Furthermore, the new plants Group III base oil supply will replace the imported volumes SK Lubricants was shipping to Europe from South Korea and Indonesia, which means these cargoes will have to find new homes in Asia, the U.S. and other countries.

The SK-Repsol plant can produce a total of approximately 650,000 t/y of 3, 4, 6 and 8 centiStoke grades, of which around 200,000 t/y will be Group II heavy base oil and around 450,000 t/y of Group III base oils.

In terms of pricing, there have been few changes noted in Asia this week as trading was thin.

On an ex-tank Singapore basis, Group I solvent neutral 150 prices were unchanged at $1,070-$1,120/t and SN500 at $1,060-$1,120/t. Bright stock was assessed at $1,215-$1,265/t.

On an FOB Asia basis, Group I SN150 was steady at $980-$1,010/t FOB, while SN500 was heard at $990-$1,020/t FOB. Bright stock prices were hovering at $1,165-$1,185/t FOB.

Within the Group II segment, prices for 150 neutrals were largely unchanged at $1,000-$1,020/t FOB Asia, while 500N was holding at $1,010-$1,030/t FOB Asia.
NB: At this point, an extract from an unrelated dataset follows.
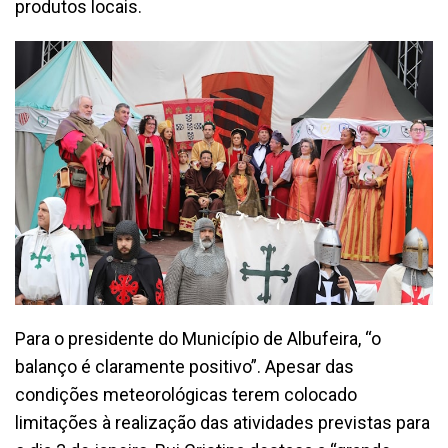
produtos locais.
Para o presidente do Município de Albufeira, “o
balanço é claramente positivo”. Apesar das
condições meteorológicas terem colocado
limitações à realização das atividades previstas para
There was ongoing pressure on Group III pricing because of the expected increase in supply, but no adjustments were reported this week. Prices of 4 centiStoke and 6 cSt oils were assessed at $1,030-$1,070/t FOB Asia. The 8 cSt grade was heard at $1,010-$1,040/t FOB Asia.

On the shipping front, a few fresh inquiries emerged this week, with several parcels expected to be shipped from South Korea. A 1,000-metric ton lot was in discussions for Yeosu to Tianjin, China, for Sept. 25-29 lifting. A 1,700-ton cargo was on the table for Yeosu to Nantong, China, for end of September shipment. A 1,000-ton parcel was expected to be shipped from Yeosu to Maoming or Nansha, China, on Oct. 10-14. A 7,000-ton lot was quoted for Yeosu to Port Khalid/Sharjah, United Arab Emirates, for October dates. A 2,000-ton cargo was being worked on for Onsan to Tianjin for Oct. 4-8 shipment.

In Taiwan, a 3,000-4,000-ton cargo was expected to be moved from Mailiao to Mumbai, India, in end of October/early November.

In Japan, a 3,500-4,000-ton cargo was likely to be shipped from Kainan/Mizushima to Manila, Philippines and Ho Chi Minh, Vietnam, on Oct. 15-19. A 5,000-6,000-ton lot was in discussions for Mizushima and/or Mutsure to Manila, Hong Kong, and Singapore for Oct. 25-29 lifting.

Upstream, November ICE Brent Singapore futures were trading at $96.77 per barrel in afternoon trading on Sept. 29, compared to $96.88/bbl on Sept. 22.